- **Work instructions**
Pick out each line in the listing below that contains the string "label" and copy those lines. Case matters.
————
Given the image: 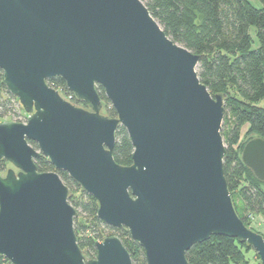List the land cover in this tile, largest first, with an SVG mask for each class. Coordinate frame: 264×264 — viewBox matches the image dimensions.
<instances>
[{
  "label": "water",
  "instance_id": "obj_1",
  "mask_svg": "<svg viewBox=\"0 0 264 264\" xmlns=\"http://www.w3.org/2000/svg\"><path fill=\"white\" fill-rule=\"evenodd\" d=\"M199 55L172 41L141 0H0V70L25 121L0 122V256L10 264H132L119 237L77 243L69 191L44 156L125 228L145 264H190L212 235L246 243L264 264V237L237 215L223 170L224 95L199 80ZM60 77L87 108L48 84ZM116 112L107 117L97 86ZM61 93V94H60ZM122 126L132 162H115ZM29 141L36 143V148ZM241 161L264 181V138Z\"/></svg>",
  "mask_w": 264,
  "mask_h": 264
},
{
  "label": "trees",
  "instance_id": "obj_2",
  "mask_svg": "<svg viewBox=\"0 0 264 264\" xmlns=\"http://www.w3.org/2000/svg\"><path fill=\"white\" fill-rule=\"evenodd\" d=\"M141 1L172 41L199 55L197 74L209 92L224 95L222 125L225 127L221 132L225 144L224 176L237 215L254 230L251 221L264 218V181L256 178L241 161L244 143L240 137L256 134L264 138V105H259V101L264 99V0H260L259 8L249 0ZM251 29L256 47H253ZM48 84L63 93V97L70 96L71 103L85 105L67 90L62 78L49 79ZM96 89L101 100L108 105L105 115L115 117L116 112L109 106L103 88L98 85ZM15 102L17 98L6 89L0 70V121L9 115V120H25L22 108L21 111L14 109ZM21 116L22 119L19 118ZM29 143L37 147L33 141ZM132 151L126 130L118 126L113 159L118 164L129 165ZM34 163L38 172L55 171L68 188L69 203L92 219L94 225L90 227L74 218L77 243L86 258L96 255V228L101 226L119 237L130 254L132 264H145L142 247L131 239L125 228L107 226L97 218V201L92 195L81 190L66 172L55 170L46 157L39 156ZM8 167L7 161L0 160V172ZM249 252H254L257 264H260L257 253L246 243L224 235H212L192 245L185 255L190 264H248ZM0 264L10 263L0 256Z\"/></svg>",
  "mask_w": 264,
  "mask_h": 264
},
{
  "label": "rangeland",
  "instance_id": "obj_3",
  "mask_svg": "<svg viewBox=\"0 0 264 264\" xmlns=\"http://www.w3.org/2000/svg\"><path fill=\"white\" fill-rule=\"evenodd\" d=\"M255 7H257V8H259L260 6H261V4H260V2L258 1V0H249ZM251 34H252V36H253V38H254V43H253V47H256V39H255V37H254V32H253V29H251ZM103 103H104V108H105V111L107 110V104H106V102H104V101H102ZM109 104H110V102H109ZM259 105H261V106H263L264 105V99H262L261 101H259ZM109 106H111V104L109 105ZM87 108V107H86ZM14 109H16L17 111L19 110V111H21V106H20V104L18 103V101L17 102H15V104H14ZM24 113V112H23ZM22 115V114H21ZM25 115V114H24ZM26 116V115H25ZM10 117V115L9 116H6V117H4L3 119L4 120H7V121H9V118ZM19 118H23L22 116L21 117H19ZM3 120V121H4ZM22 120H24V118L22 119ZM11 121H15V120H11ZM1 122V121H0ZM222 123H223V120H222ZM222 123H221V132H222V128H224L225 126H223L222 125ZM226 129H227V127H226ZM222 135V134H221ZM253 137H257V135L256 134H244V135H241V143H246L248 140H250L251 138H253ZM222 138H223V136H222ZM224 146H225V144H224ZM244 146V145H243ZM242 151V150H241ZM6 171V170H5ZM1 174H4L3 172H0ZM79 191V190H78ZM76 192V193H79V192ZM77 210V215L75 216L76 217V220H77V222L79 223V222H81V223H84L85 225H88V226H90V227H92V225H94L93 224V221H92V219L90 218V217H88V216H85V215H83V214H81L79 211H78V209H76ZM94 227V226H93ZM251 227L254 229V231L256 230V232H259L260 231V233L262 232L263 233V235H264V218H262V217H258V219H254L253 221H251ZM97 230H96V233H97V238H96V241H101L103 238H105V237H107V236H110V235H114V234H112V231H109L108 230V228H105V227H101V226H98L97 228H96ZM87 234H88V232H87ZM116 236V235H115ZM247 257H248V260H249V262H248V264H257V259H256V257H255V254H254V252H249L248 254H247Z\"/></svg>",
  "mask_w": 264,
  "mask_h": 264
},
{
  "label": "built area",
  "instance_id": "obj_4",
  "mask_svg": "<svg viewBox=\"0 0 264 264\" xmlns=\"http://www.w3.org/2000/svg\"><path fill=\"white\" fill-rule=\"evenodd\" d=\"M68 100L70 99V96H67ZM25 121V120H24ZM23 120H21V122H24Z\"/></svg>",
  "mask_w": 264,
  "mask_h": 264
},
{
  "label": "flooded vegetation",
  "instance_id": "obj_5",
  "mask_svg": "<svg viewBox=\"0 0 264 264\" xmlns=\"http://www.w3.org/2000/svg\"><path fill=\"white\" fill-rule=\"evenodd\" d=\"M81 106H82L83 108H86V105H84V104H81Z\"/></svg>",
  "mask_w": 264,
  "mask_h": 264
},
{
  "label": "crops",
  "instance_id": "obj_6",
  "mask_svg": "<svg viewBox=\"0 0 264 264\" xmlns=\"http://www.w3.org/2000/svg\"><path fill=\"white\" fill-rule=\"evenodd\" d=\"M259 2H260V0H258ZM261 4V3H260ZM260 232V231H259ZM261 234H263L262 232H261Z\"/></svg>",
  "mask_w": 264,
  "mask_h": 264
}]
</instances>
————
- **Reply**
  "label": "water",
  "label": "trees",
  "label": "rangeland",
  "label": "built area",
  "label": "flooded vegetation",
  "label": "crops",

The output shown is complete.